**What needs to be done:** One exact copy of the listing is needed. It should contain no pictures.

**Dataset extract:**
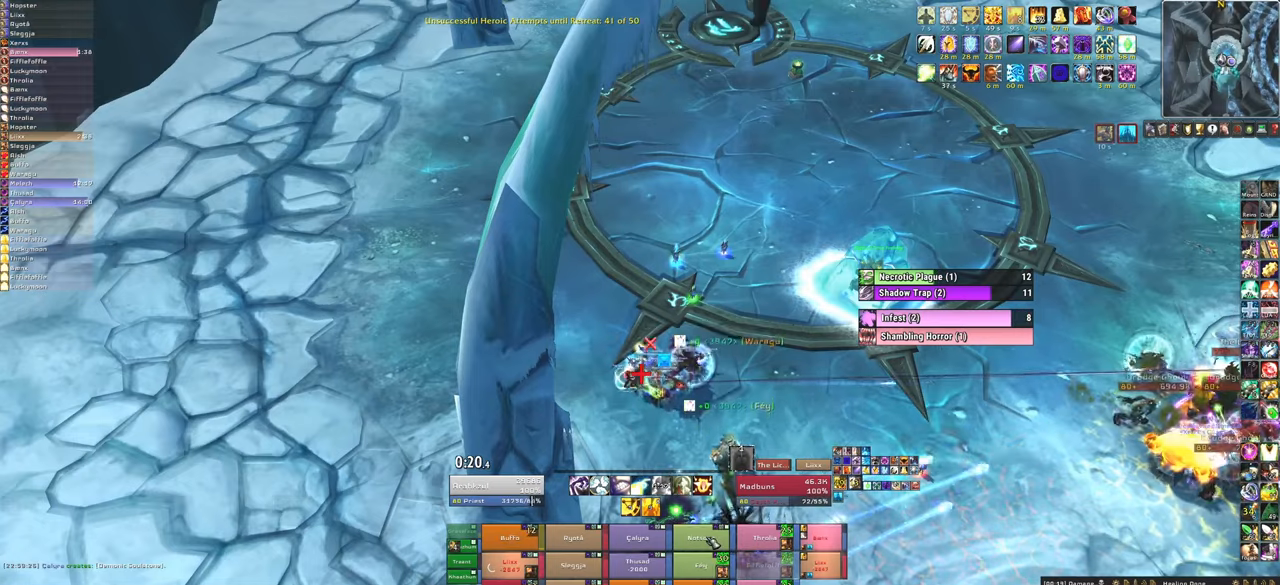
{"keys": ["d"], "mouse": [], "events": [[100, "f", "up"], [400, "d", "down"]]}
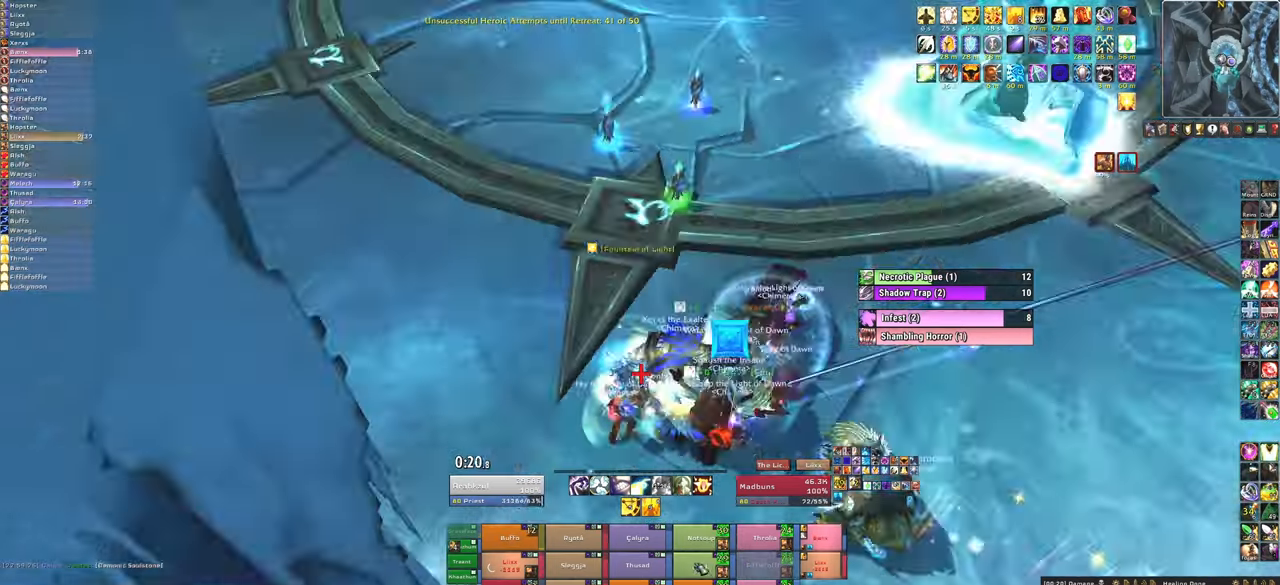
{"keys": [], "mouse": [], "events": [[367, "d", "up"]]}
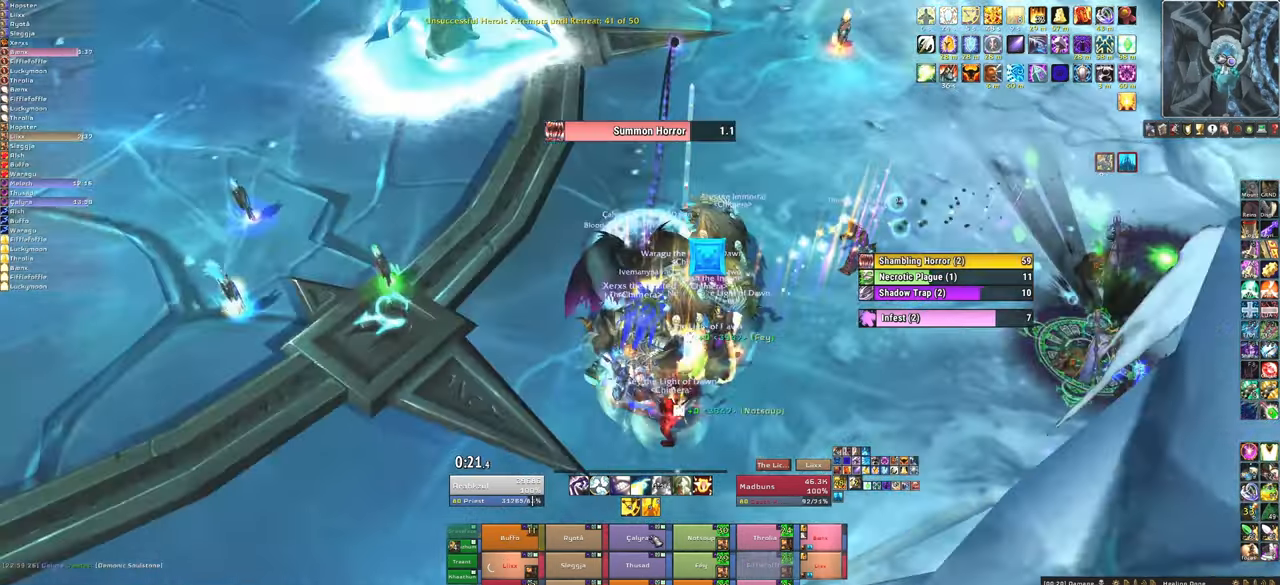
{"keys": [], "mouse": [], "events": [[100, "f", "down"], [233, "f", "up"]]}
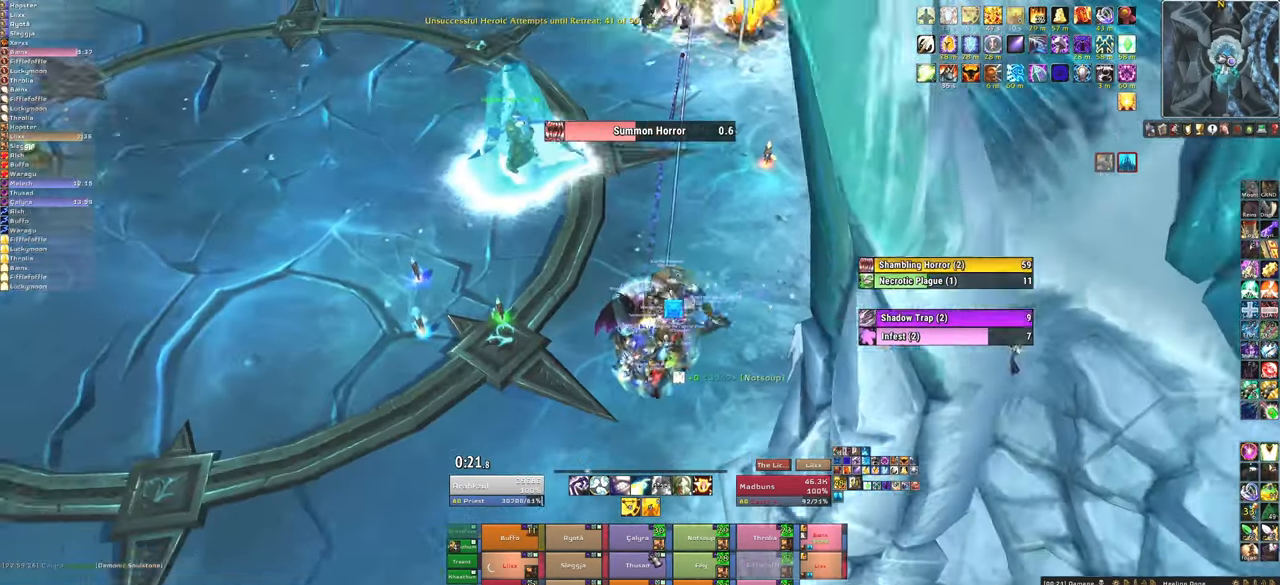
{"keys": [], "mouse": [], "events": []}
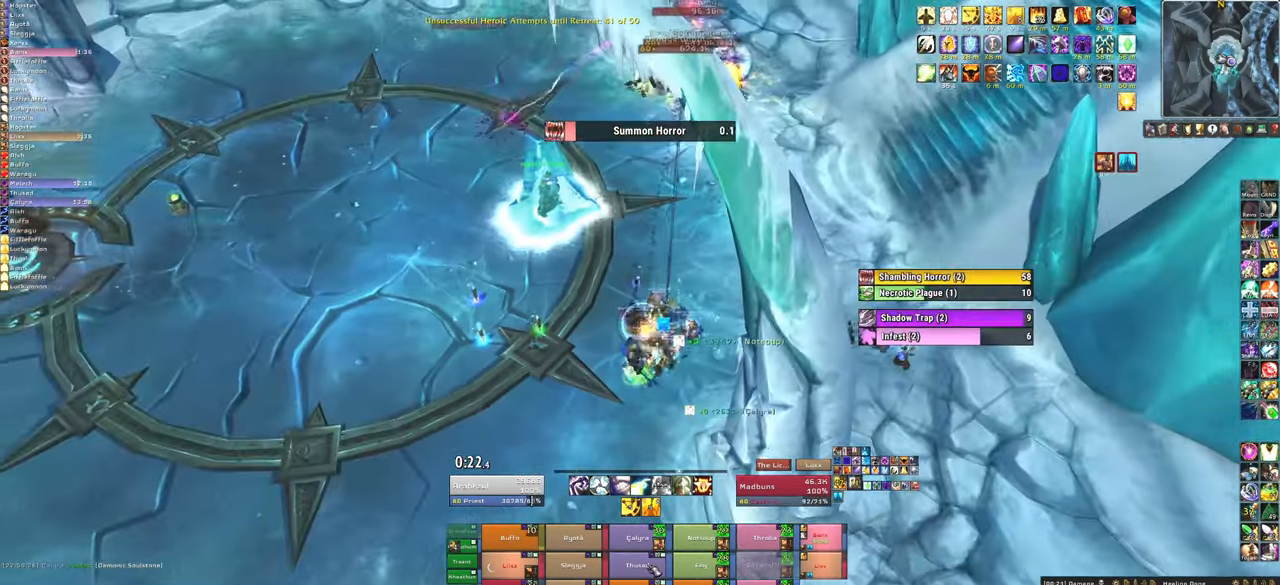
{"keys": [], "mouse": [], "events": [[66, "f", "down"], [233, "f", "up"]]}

**Result of the task:**
{"keys": ["d"], "mouse": [], "events": [[100, "f", "up"], [400, "d", "down"]]}
{"keys": [], "mouse": [], "events": [[367, "d", "up"]]}
{"keys": [], "mouse": [], "events": [[100, "f", "down"], [233, "f", "up"]]}
{"keys": [], "mouse": [], "events": []}
{"keys": [], "mouse": [], "events": [[66, "f", "down"], [233, "f", "up"]]}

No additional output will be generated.